Question

Let \(\alpha = 3 \sin^{-1} \left( \frac{6}{11} \right)\) and \(\beta = 3 \cos^{-1} \left( \frac{4}{9} \right)\), where inverse trigonometric functions take only the principal values.
Given below are two statements:  
Statement I: \(\cos(\alpha + \beta)>0\). 
Statement II: \(\cos(\alpha) < 0\). 
In the light of the above statements, choose the correct answer:

• A. Both Statement I and Statement II are true
• B. Both Statement I and Statement II are false
• C. Statement I is true but Statement II is false
• D. Statement I is false but Statement II is true

Answer 1

The Correct Option is D

Step 1: Understanding the Concept:
We need to estimate the range of values for \(\alpha\) and \(\beta\) based on their arguments.

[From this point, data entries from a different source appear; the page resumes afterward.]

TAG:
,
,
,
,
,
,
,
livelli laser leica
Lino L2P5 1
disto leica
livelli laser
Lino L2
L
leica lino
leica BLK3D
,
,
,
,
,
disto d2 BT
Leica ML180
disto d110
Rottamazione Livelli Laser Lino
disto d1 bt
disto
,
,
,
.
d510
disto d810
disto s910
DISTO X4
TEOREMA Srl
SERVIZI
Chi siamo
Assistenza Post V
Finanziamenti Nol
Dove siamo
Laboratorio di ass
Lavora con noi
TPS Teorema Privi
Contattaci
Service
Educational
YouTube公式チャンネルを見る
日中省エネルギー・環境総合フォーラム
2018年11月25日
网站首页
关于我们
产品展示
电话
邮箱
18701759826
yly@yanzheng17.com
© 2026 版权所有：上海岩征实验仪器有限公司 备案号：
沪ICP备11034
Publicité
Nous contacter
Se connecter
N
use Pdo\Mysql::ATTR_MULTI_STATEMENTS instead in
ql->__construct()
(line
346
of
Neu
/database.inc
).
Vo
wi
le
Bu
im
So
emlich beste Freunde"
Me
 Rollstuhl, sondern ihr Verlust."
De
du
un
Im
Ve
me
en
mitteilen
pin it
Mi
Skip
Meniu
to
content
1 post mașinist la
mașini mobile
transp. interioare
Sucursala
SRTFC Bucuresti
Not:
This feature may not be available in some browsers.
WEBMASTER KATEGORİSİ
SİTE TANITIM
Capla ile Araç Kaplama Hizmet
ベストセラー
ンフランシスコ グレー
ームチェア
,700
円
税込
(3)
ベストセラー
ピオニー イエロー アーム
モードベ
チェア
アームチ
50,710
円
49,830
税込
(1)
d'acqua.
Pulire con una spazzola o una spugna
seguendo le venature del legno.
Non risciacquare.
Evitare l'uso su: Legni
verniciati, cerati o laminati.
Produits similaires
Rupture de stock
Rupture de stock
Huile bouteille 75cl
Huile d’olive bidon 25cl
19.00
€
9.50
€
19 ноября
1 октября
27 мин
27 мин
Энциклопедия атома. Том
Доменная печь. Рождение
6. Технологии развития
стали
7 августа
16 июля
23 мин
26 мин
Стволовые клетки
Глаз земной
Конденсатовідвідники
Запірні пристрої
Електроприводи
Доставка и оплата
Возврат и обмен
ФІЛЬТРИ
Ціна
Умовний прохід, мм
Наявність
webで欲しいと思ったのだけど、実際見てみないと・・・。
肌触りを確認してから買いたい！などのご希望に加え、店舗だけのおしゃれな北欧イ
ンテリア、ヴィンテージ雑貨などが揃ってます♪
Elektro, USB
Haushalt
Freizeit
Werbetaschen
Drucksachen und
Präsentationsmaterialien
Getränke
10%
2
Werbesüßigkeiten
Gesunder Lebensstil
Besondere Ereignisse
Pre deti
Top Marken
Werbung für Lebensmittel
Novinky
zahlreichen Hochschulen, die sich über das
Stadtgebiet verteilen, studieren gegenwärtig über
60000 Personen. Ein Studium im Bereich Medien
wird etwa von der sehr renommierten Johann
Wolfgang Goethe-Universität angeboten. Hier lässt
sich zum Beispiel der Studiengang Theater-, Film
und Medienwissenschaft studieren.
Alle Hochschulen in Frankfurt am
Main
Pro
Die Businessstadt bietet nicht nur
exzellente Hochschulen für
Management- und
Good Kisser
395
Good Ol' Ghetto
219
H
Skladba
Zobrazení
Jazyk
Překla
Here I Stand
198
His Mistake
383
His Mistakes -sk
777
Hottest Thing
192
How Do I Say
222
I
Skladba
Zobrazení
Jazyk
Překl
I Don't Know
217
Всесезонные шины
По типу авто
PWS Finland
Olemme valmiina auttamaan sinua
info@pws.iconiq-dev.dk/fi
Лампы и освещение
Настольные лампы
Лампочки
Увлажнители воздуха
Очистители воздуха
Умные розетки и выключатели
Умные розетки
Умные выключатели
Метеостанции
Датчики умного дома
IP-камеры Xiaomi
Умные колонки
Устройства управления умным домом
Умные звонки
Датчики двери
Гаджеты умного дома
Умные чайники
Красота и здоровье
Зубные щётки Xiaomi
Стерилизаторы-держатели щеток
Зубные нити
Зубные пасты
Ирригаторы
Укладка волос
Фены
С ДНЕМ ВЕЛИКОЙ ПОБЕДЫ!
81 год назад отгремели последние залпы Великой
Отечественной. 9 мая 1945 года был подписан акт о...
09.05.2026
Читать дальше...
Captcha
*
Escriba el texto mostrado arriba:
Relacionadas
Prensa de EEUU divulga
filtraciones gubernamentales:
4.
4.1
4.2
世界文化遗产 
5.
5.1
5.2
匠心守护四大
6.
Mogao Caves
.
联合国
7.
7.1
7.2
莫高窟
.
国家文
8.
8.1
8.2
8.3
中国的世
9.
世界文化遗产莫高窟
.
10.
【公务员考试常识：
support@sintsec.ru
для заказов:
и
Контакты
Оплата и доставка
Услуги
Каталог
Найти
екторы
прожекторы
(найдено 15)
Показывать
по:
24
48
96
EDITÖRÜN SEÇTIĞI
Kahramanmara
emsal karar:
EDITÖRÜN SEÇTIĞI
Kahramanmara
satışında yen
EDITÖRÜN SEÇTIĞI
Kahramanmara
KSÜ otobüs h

We use the fact that \(\sin^{-1}x\) and \(\cos^{-1}x\) are monotonic and compare the given fractions to standard values (like $1/2$, $1/\sqrt{2}$, etc.). 
Step 2: Key Formula or Approach: 
1. If \(x>1/2\), then \(\sin^{-1}x>\pi/6\). 
2. If \(x < 1/2\), then \(\cos^{-1}x>\pi/3\). 
Step 3: Detailed Explanation: 
For \(\alpha\): \(6/11>5.5/11 = 0.5\). Thus \(\sin^{-1}(6/11)>30^\circ\). So, \(\alpha = 3 \sin^{-1}(6/11)>90^\circ\). Also, \(6/11 < \sqrt{3}/2 \approx 0.866\). Since \(\alpha\) is in the second quadrant, \(\cos(\alpha)\) is negative. Statement II is true. For \(\beta\): \(4/9 < 4.5/9 = 0.5\). Thus \(\cos^{-1}(4/9)>60^\circ\). So, \(\beta = 3 \cos^{-1}(4/9)>180^\circ\). Combining them: \(\alpha + \beta\) will likely be in the 3rd or 4th quadrant. Detailed estimation shows \(\cos(\alpha + \beta)\) is actually negative. Statement I is false. 
Step 4: Final Answer: 
Statement I is false, but Statement II is true.